In October 2011, Telecomix leaked tens of gigabytes of data they had acquired from Blue Coat proxies – web servers that facilitate users’ access to online content. The report came out at a time when the Syrian Civil War was gaining speed with growing protests and rising armed insurgencies like the Free Syrian Army.

The data, “represents a unique opportunity to provide a snapshot of a real-world censorship ecosystem and to understand the underlying technology,” an international group of scientists stated in their paper, which they posted last week to the scientific paper repository arXiv.

There are two ways in which web proxies, like those that Blue Coat sells, can filter and monitor content: explicit and implicit proxies. Explicit proxies require that each electronic device, desktop, laptop, tablet, etc. be configured to send user requests through a proxy. In this way, the user knows that they’re using proxies to filter content like pornography.

Logo of Telecomix. Credit: Telecomix

Implicit proxies have no such limitation in physical configuration and can monitor or filter content at the ignorance of the user. The latter is the type for which the Syrian government employed their proxies that Telecomix hacked. The resulting logs of data that Telecomix leaked provided information about the hundreds of thousands of requests from Syrian users on July 22, 23, 31 and August 1-6, 2011.

Analyzing the data, the scientists found that the Blue Coat proxies were censoring instant messaging software, like Skype and MSN live messanger, more heavily than social networks like Facebook and Twitter. Only certain social media sites were blocked like the Syrian Revolution Facebook page.

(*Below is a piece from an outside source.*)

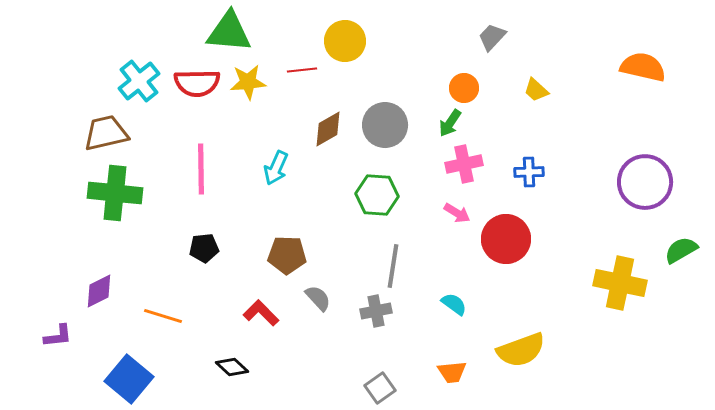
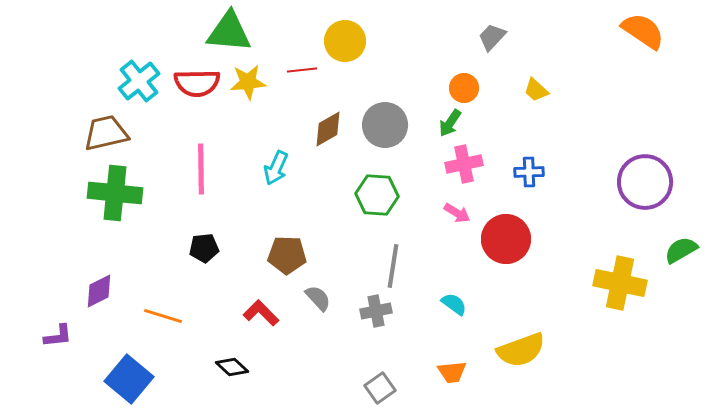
orange semicircle: moved 36 px up; rotated 21 degrees clockwise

The scientists reported that the proxies censored less than one percent of online traffic. Moreover 93 percent of requests were allowed and about 5 percent were denied due to network errors. The scientists were also able to see how Syrian Internet users tried to combat censorship by using tools like P2P file sharing and virtual private Network software to access blocked content.

“Our analysis shows that, compared to other countries (such as China and Iran), Internet filtering in Syria seems to be less invasive yet quite targeted,” the scientists stated.

The sample captures what Syrian authorities were censoring and filtering over a short period of time during 2011, but does not say anything about current practices. And the over 500,000 dollars worth of equipment that Syria installed in its computer rooms in November, 2011 will likely make it difficult for additional leaked logs of data to bring us fresh information any time soon.